S80 Warm-Season Stationary Fronts East of the Rocky Mountains: Interannual Distribution and Variability

Sunday, 22 January 2017
4E (Washington State Convention Center )
Jeremiah O. Piersante, Hobart and William Smith Colleges, Geneva, NY; and P. K. Capute, E. G. Hoffman, and N. D. Metz

Stationary fronts (SFs) often have an influence on convection, although this relationship is not entirely understood. A first step to more completely understand this relationship is to determine the frequency and spatial distribution of SFs across many years. An examination of North American SFs east of the Rocky Mountains during the warm months (April–September) of 2007 through 2015 provides a nine-year climatology to launch this investigation. This data was retrieved Weather Prediction Center surface analysis maps examined four-times daily at standard synoptic times.

Of the 6588 maps examined during this time period, a total of 3528 SFs were recorded. SFs were most frequent in the 2014 warm-season and least in 2008, with 451 and 301 respectively.

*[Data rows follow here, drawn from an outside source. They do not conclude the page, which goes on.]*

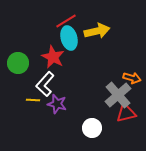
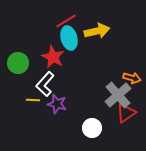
red triangle: rotated 20 degrees counterclockwise
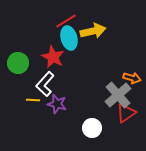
yellow arrow: moved 4 px left
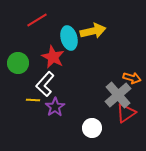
red line: moved 29 px left, 1 px up
purple star: moved 2 px left, 3 px down; rotated 24 degrees clockwise
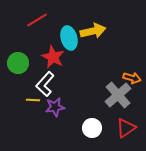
purple star: rotated 24 degrees clockwise
red triangle: moved 15 px down
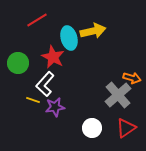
yellow line: rotated 16 degrees clockwise
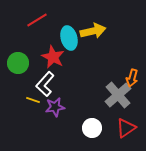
orange arrow: rotated 90 degrees clockwise
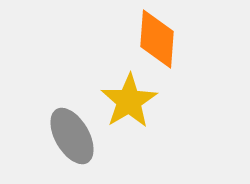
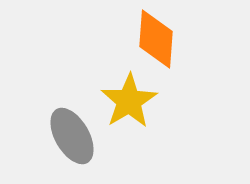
orange diamond: moved 1 px left
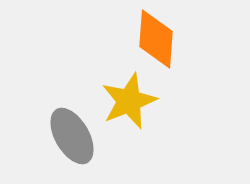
yellow star: rotated 10 degrees clockwise
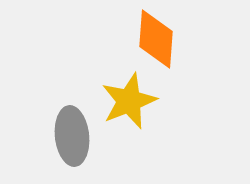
gray ellipse: rotated 24 degrees clockwise
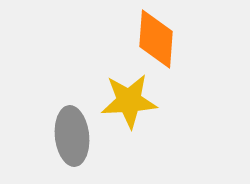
yellow star: rotated 18 degrees clockwise
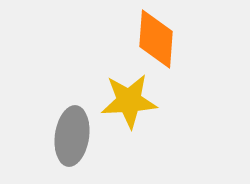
gray ellipse: rotated 14 degrees clockwise
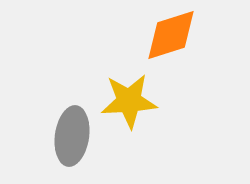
orange diamond: moved 15 px right, 4 px up; rotated 68 degrees clockwise
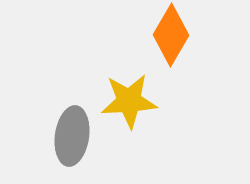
orange diamond: rotated 42 degrees counterclockwise
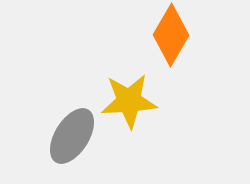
gray ellipse: rotated 24 degrees clockwise
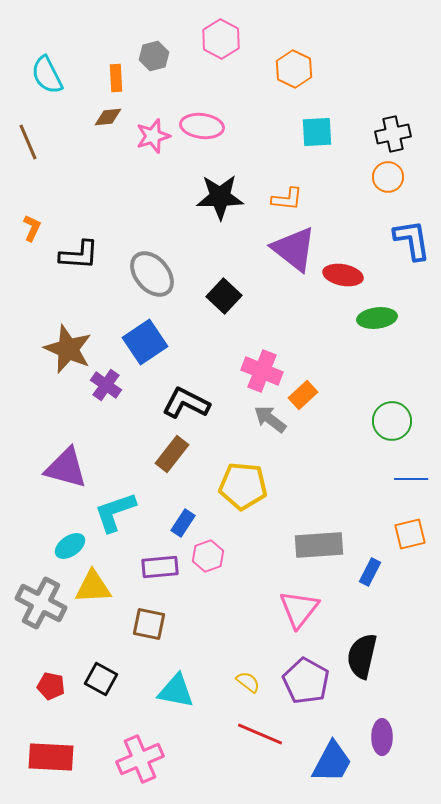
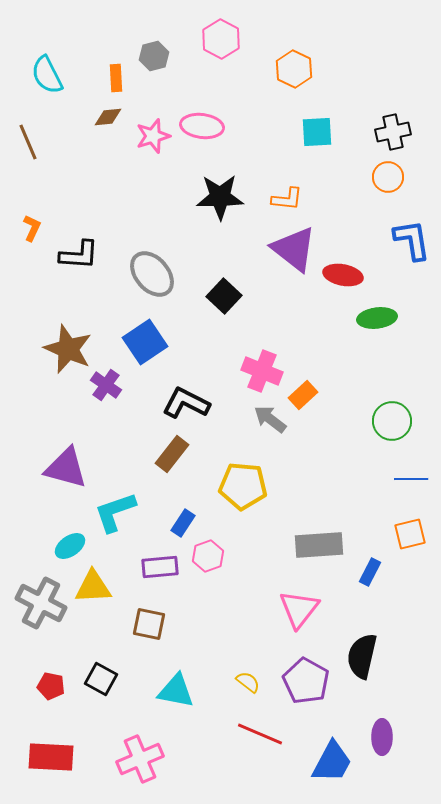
black cross at (393, 134): moved 2 px up
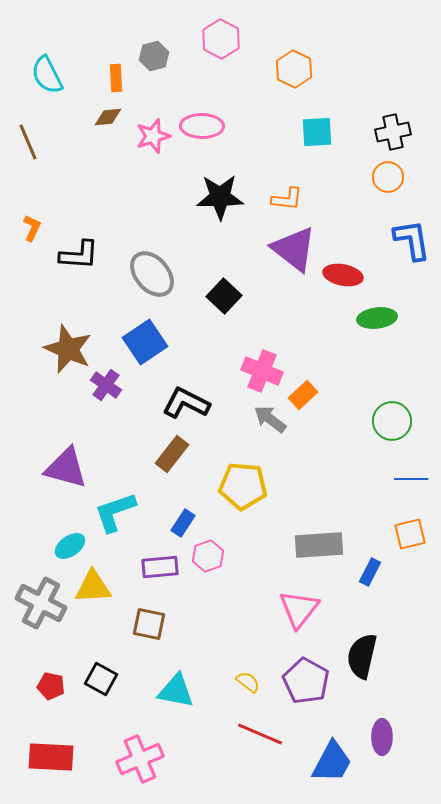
pink ellipse at (202, 126): rotated 6 degrees counterclockwise
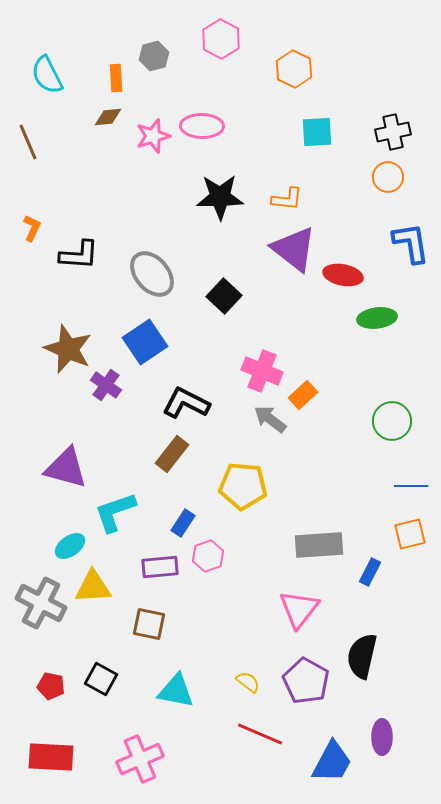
blue L-shape at (412, 240): moved 1 px left, 3 px down
blue line at (411, 479): moved 7 px down
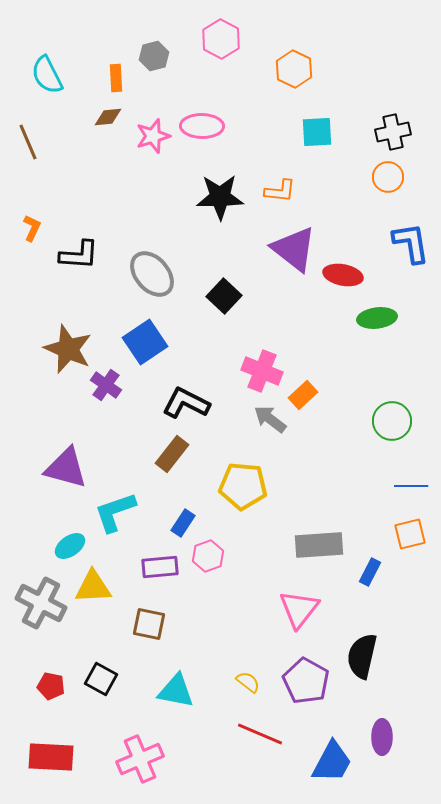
orange L-shape at (287, 199): moved 7 px left, 8 px up
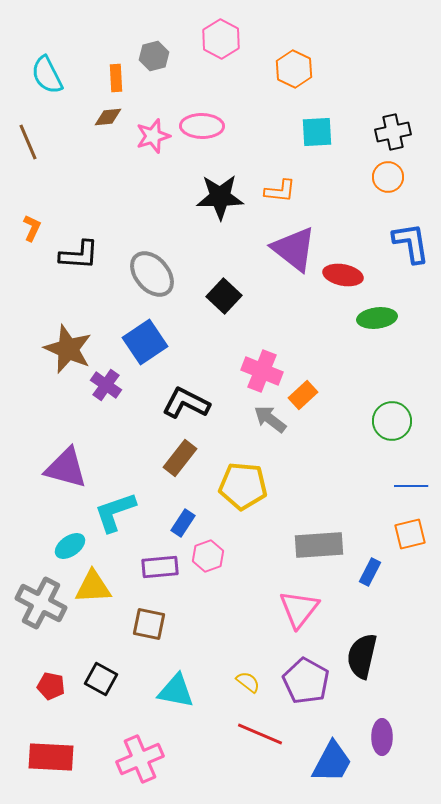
brown rectangle at (172, 454): moved 8 px right, 4 px down
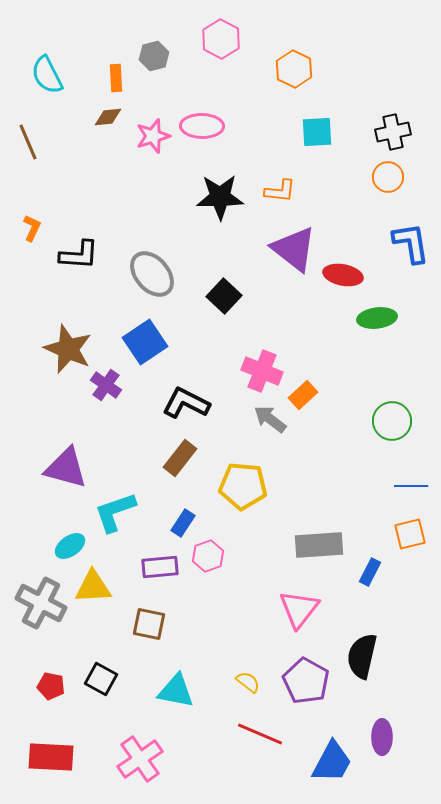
pink cross at (140, 759): rotated 12 degrees counterclockwise
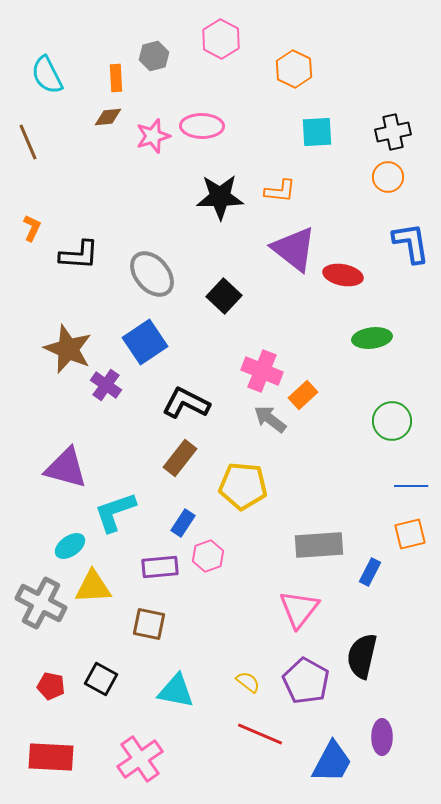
green ellipse at (377, 318): moved 5 px left, 20 px down
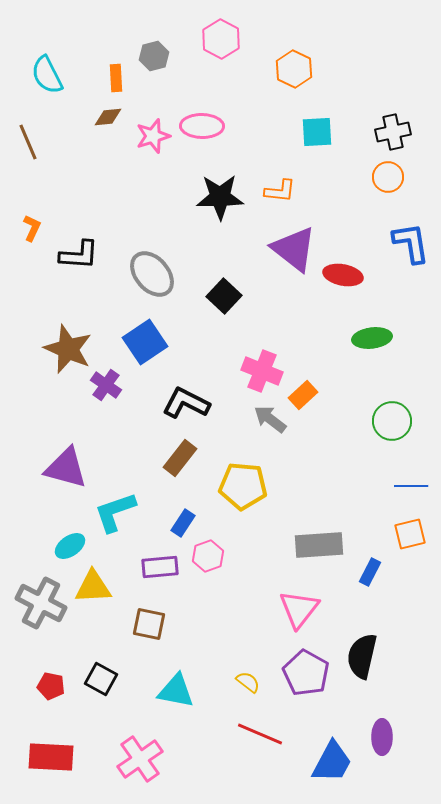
purple pentagon at (306, 681): moved 8 px up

The spatial frequency of SFs over the nine-year climatology was determined by the number of periods (single maps) that an SF was present in an area. The regions of the highest SF frequency across the nine-year climatology were found to be along the Carolina coast and in western Kansas. However, there was interannual variability in this spatial distribution with those in 2007 through 2011 most frequent in the Kansas/Oklahoma region while those in 2012 through 2015 were most frequent in the Southeast U.S./Carolina coast region. This poster will explore this interannual variability and its importance given the close link between stationary fronts and warm-season convection.